▸ **WHAT THIS TASK INVOLVES**
Where does the string "enim" appear? Copy every line of the entries below that holds it.

(Document images with source code)

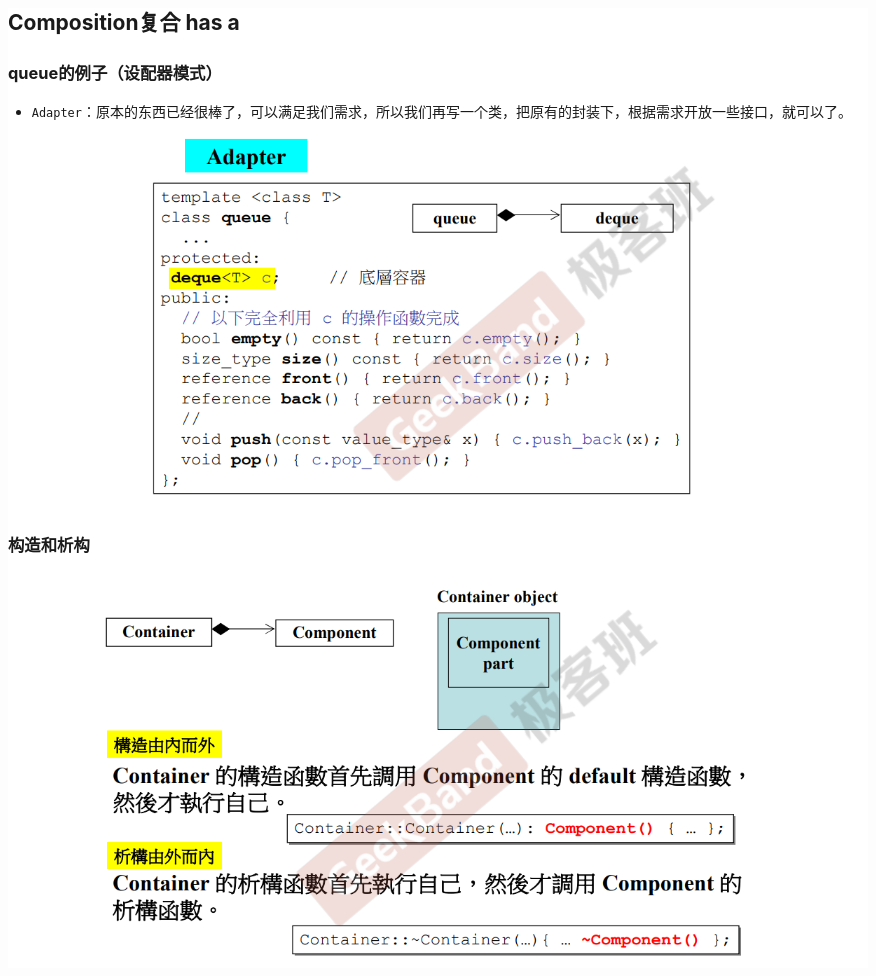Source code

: ## Composition复合 has a
### queue的例子（设配器模式）
-  `Adapter`：原本的东西已经很棒了，可以满足我们需求，所以我们再写一个类，把原有的封装下，根据需求开放一些接口，就可以了。

<div style="zoom:70%" align="center"><img src="pic/12.png"></div>

### 构造和析构
<div style="zoom:70%" align="center"><img src="pic/4.png"></div>
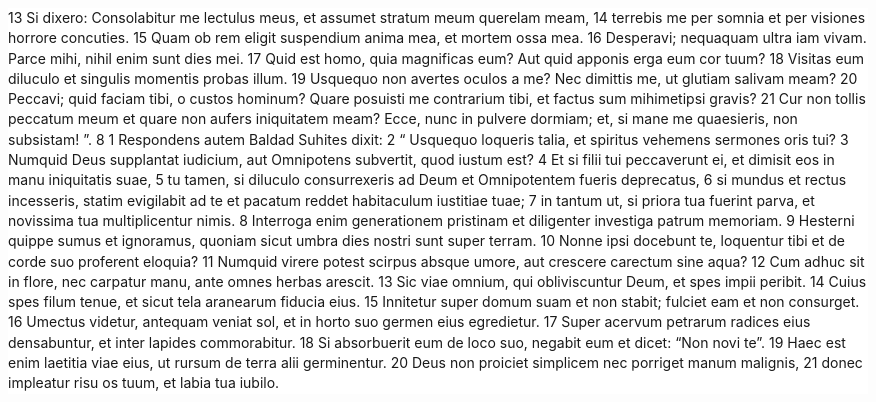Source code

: 13 Si dixero: Consolabitur me lectulus meus,
et assumet stratum meum querelam meam,
14 terrebis me per somnia
et per visiones horrore concuties.
15 Quam ob rem eligit suspendium anima mea,
et mortem ossa mea.
16 Desperavi; nequaquam ultra iam vivam.
Parce mihi, nihil enim sunt dies mei.
17 Quid est homo, quia magnificas eum?
Aut quid apponis erga eum cor tuum?
18 Visitas eum diluculo
et singulis momentis probas illum.
19 Usquequo non avertes oculos a me?
Nec dimittis me, ut glutiam salivam meam?
20 Peccavi; quid faciam tibi,
o custos hominum?
Quare posuisti me contrarium tibi, et factus sum mihimetipsi gravis?
21 Cur non tollis peccatum meum
et quare non aufers iniquitatem meam?
Ecce, nunc in pulvere dormiam;
et, si mane me quaesieris, non subsistam! ”.
8
1 Respondens autem Baldad Suhites dixit:
2 “ Usquequo loqueris talia,
et spiritus vehemens sermones oris tui?
3 Numquid Deus supplantat iudicium,
aut Omnipotens subvertit, quod iustum est?
4 Et si filii tui peccaverunt ei,
et dimisit eos in manu iniquitatis suae,
5 tu tamen, si diluculo consurrexeris ad Deum
et Omnipotentem fueris deprecatus,
6 si mundus et rectus incesseris,
statim evigilabit ad te
et pacatum reddet habitaculum iustitiae tuae;
7 in tantum ut, si priora tua fuerint parva,
et novissima tua multiplicentur nimis.
8 Interroga enim generationem pristinam
et diligenter investiga patrum memoriam.
9 Hesterni quippe sumus et ignoramus,
quoniam sicut umbra dies nostri sunt super terram.
10 Nonne ipsi docebunt te, loquentur tibi
et de corde suo proferent eloquia?
11 Numquid virere potest scirpus absque umore,
aut crescere carectum sine aqua?
12 Cum adhuc sit in flore, nec carpatur manu,
ante omnes herbas arescit.
13 Sic viae omnium, qui obliviscuntur Deum,
et spes impii peribit.
14 Cuius spes filum tenue,
et sicut tela aranearum fiducia eius.
15 Innitetur super domum suam et non stabit;
fulciet eam et non consurget.
16 Umectus videtur, antequam veniat sol,
et in horto suo germen eius egredietur.
17 Super acervum petrarum radices eius densabuntur,
et inter lapides commorabitur.
18 Si absorbuerit eum de loco suo,
negabit eum et dicet: “Non novi te”.
19 Haec est enim laetitia viae eius,
ut rursum de terra alii germinentur.
20 Deus non proiciet simplicem
nec porriget manum malignis,
21 donec impleatur risu os tuum,
et labia tua iubilo.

▸ **RESULT OF THIS EXERCISE**
Parce mihi, nihil enim sunt dies mei.
8 Interroga enim generationem pristinam
19 Haec est enim laetitia viae eius,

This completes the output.